Please write out the entire listing below exactly, excluding its pictures.

+===+

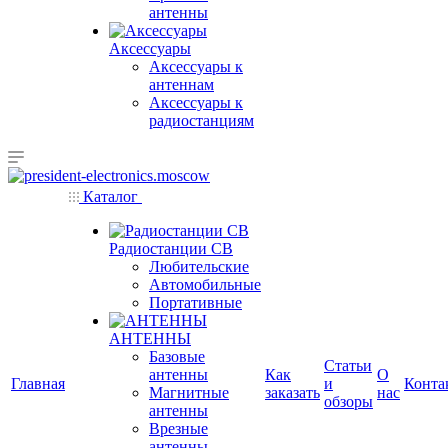
антенны
Аксессуары
Аксессуары к
антеннам
Аксессуары к
радиостанциям
Каталог
Радиостанции CB
Любительские
Автомобильные
Портативные
АНТЕННЫ
Базовые
Статьи
антенны
Как
О
Главная
и
Конта
Магнитные
заказать
нас
обзоры
антенны
Врезные
антенны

+===+

▶ [TASK SOLUTION]
антенны
Аксессуары
Аксессуары к
антеннам
Аксессуары к
радиостанциям
Каталог
Радиостанции CB
Любительские
Автомобильные
Портативные
АНТЕННЫ
Базовые
Статьи
антенны
Как
О
Главная
и
Конта
Магнитные
заказать
нас
обзоры
антенны
Врезные
антенны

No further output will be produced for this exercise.